**Written exercise 1**.
Using the passage about Jewish naming debates in pre-World War II Poland, decide whether each statement agrees with it. Answer yes or no for each and quote the deciding words. (a) The Warsaw kehilla published its naming guide in 1928. (b) The guide encouraged Jews to keep their vernacular names. (c) Jews sometimes faced legal obstacles when adopting Polish or other names.
___ Source passage
יום רביעי, 23 באפריל 2014

Kopel not Filaret, Sore not Solomea: Debates about Jewish Naming Practices in Pre-WW II Poland

Kalman Weiser, York University, Toronto

In 1928, the Zionist-dominated Warsaw kehilla published a guide to advise Jews about registering names in state records. The guide aimed to eliminate what it described as the confusing welter that vernacular names presented to state officials and to “restore” among Jews the use of “pure” biblical names in their “beautiful eastern pronunciation” or in their “correct” Polish pronunciation. In response, the indignant opponents of such views marshaled their linguistic know-how to defend “corrupted” names as the quintessence of authentic Jewishness and, more specifically, Polish-Jewishness. Rival political-cultural groupings argued about the nature and importance of names as well as about appropriate naming practices to elevate Jewish dignity and simultaneously to make Jews “legible” to the state. Meanwhile, Jews of diverse orientations increasingly adopted Polish or other names, at times facing legal obstacles in their attempts to do so.
______
**Written exercise 2**.
Find every line in the records that contains the word "clock" and copy each one. Case counts.
___ Information supplied
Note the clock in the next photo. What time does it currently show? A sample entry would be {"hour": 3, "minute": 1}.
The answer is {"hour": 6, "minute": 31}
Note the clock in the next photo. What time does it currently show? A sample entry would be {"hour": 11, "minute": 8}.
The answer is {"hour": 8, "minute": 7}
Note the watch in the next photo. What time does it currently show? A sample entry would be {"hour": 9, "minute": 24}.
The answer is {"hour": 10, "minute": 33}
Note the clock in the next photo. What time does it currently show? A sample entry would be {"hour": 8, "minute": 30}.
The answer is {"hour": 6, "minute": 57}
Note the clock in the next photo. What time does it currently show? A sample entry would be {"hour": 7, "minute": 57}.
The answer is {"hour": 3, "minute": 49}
______
___ Information supplied
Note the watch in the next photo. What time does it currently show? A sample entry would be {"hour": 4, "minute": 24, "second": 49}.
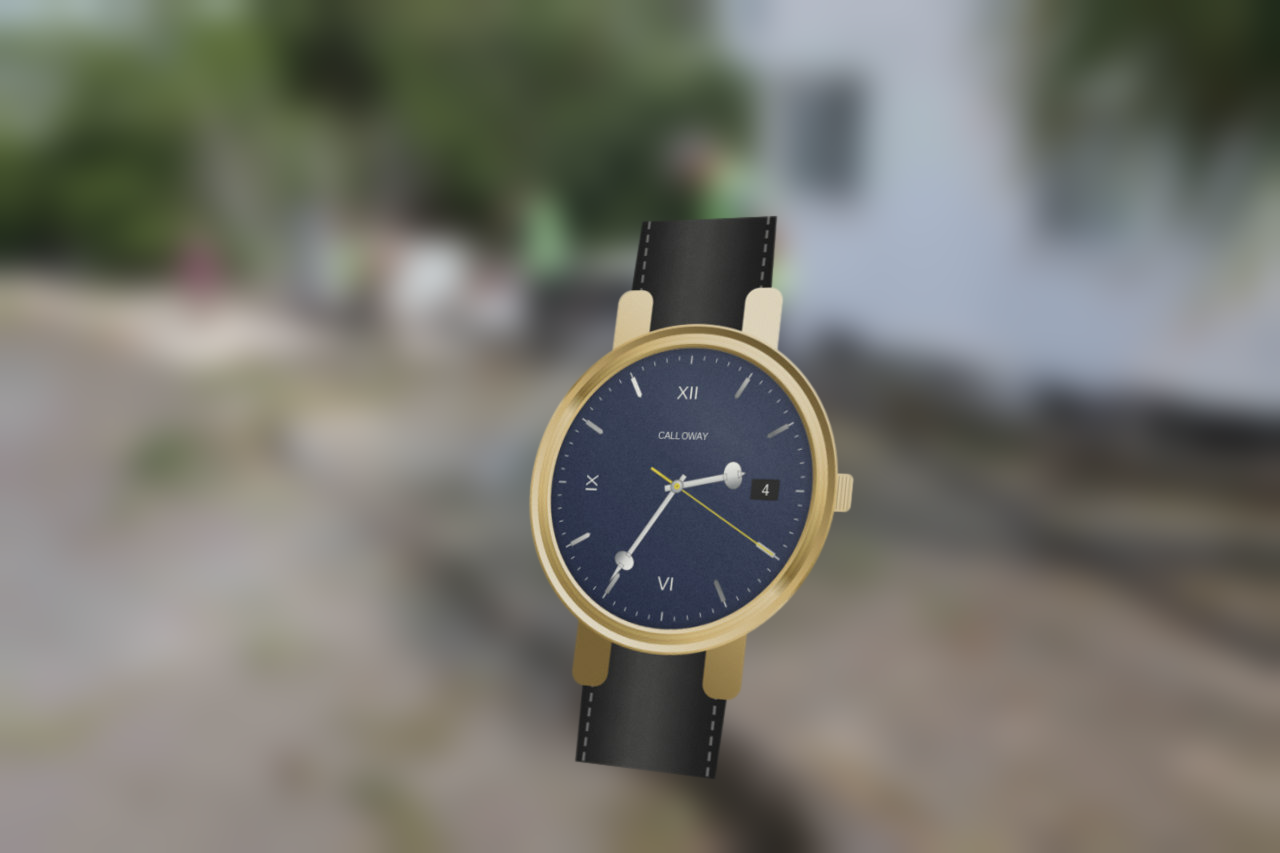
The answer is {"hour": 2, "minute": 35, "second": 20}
______
**Exercise answer 1**.
(a) Yes: "In 1928, the Zionist-dominated Warsaw kehilla published a guide to advise Jews about registering names in state records."
(b) No: "The guide aimed to eliminate what it described as the confusing welter that vernacular names presented to state officials."
(c) Yes: "Meanwhile, Jews of diverse orientations increasingly adopted Polish or other names, at times facing legal obstacles in their attempts to do so."

**Exercise answer 2**.
Note the clock in the next photo. What time does it currently show? A sample entry would be {"hour": 3, "minute": 1}.
Note the clock in the next photo. What time does it currently show? A sample entry would be {"hour": 11, "minute": 8}.
Note the clock in the next photo. What time does it currently show? A sample entry would be {"hour": 8, "minute": 30}.
Note the clock in the next photo. What time does it currently show? A sample entry would be {"hour": 7, "minute": 57}.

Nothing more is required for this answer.